Colombia is poised to economically breakout in coming years due to its blessings of climate and natural resources, a vibrant working-age population, newly arrived at peace, and an embrace of bitcoin. Cryptocurrency conferences, training workshops, are sprouting all over the country in preparation.
Also read: Colombia Clarifies Stance on Bitcoin
Mauricio Tovar, blogger and cryptocurrency educator, tweeted plans to hold the second conference this year on bitcoin and related technologies in Colombia.
Organizers of the first gathering anticipated maybe 300 attendees. More than double that number attended. Topics included basic understanding of the world’s most popular cryptocurrency and proposed government regulation.
Mr. Tovar is co-director, and the second conference, Risks and Opportunities of Cryptocurrencies, is October 17 this month, free to the public, includes seven diverse panels, and will be in the prestigious Pontificia Universidad Javeriana (founded in the seventeenth century).
The latest conference comes on the heels of Colombia’s Synergy Cripto Adviser training forum, where “participants [had] the opportunity to understand how the market for cryptocurrencies works and moves, what influences it,” Criptonoticias reported.
The Republic of Colombia is sliced at its southeastern tip by the Equator. This makes for a hospitable climate all year, which is at least a reason why the South American country routinely ranks as one of the happiest places on the globe.
It’s situated to be influential in the region: Caribbean Sea to its northeast, Pacific Ocean to its west, and opportunistically bordered clockwise by Venezuela, Brazil, Peru, Ecuador, and Panama (Central America). That, and its recent agreement with the Revolutionary Armed Forces (FARC) sealed a historical first, hemispheric peace.
This means precious capital can be reconstituted from government martiality and civil war, and put to work in productive sectors. The country now has every opportunity to exploit its latitude, abundant natural resources, and a population ready to work (half make up its labor force already).
Problems remain, however, and those to be addressed include improving upon its standing as a place for doing business.
Bogotá Finds Bitcoin
A debate within the broader bitcoin community involves the role of government. Ought it to just stay out of the way, as many bitcoiners hope, or is its job to encourage and nourish the nascent technology (as others urge).

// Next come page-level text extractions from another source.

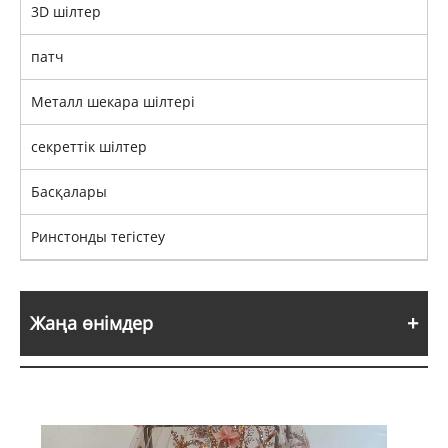
3D шілтер
патч
Металл шекара шілтері
секреттік шілтер
Басқалары
Ринстонды тегістеу
Жаңа өнімдер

In the latter case, Colombia’s government has promoted information technology.
However, prior to overt state initiatives, the country’s technology industry already boomed more than one hundred and seventy five percent. Half of its population is smart-phone using, and figures are increasing rapidly. Its overall economy is third largest on the continent.
The time is especially ripe for bitcoin.
Though the government has expressed interest in cryptocurrency regulation, Andrea Leal notes, “ATMs and peer-to-peer platforms concerning Colombia are outside the security monitoring of the state’s financial agencies. However, this does not prevent the public from acquiring cryptocurrencies at their own discretion.”
And acquiring bitcoin they seem to be doing in droves, as weekly measures illustrate.
Surbtc, a Chilean exchange serving Chile, Peru, and Columbia estimates “over the next 10 years 200 million South Americans will join the digital economy.”
“We are convinced that technologies such as Bitcoin,” the company urges, “are the catalysts of the next great world economic revolution: the inclusion of the remaining 65% of the world’s population that remains at the margin.”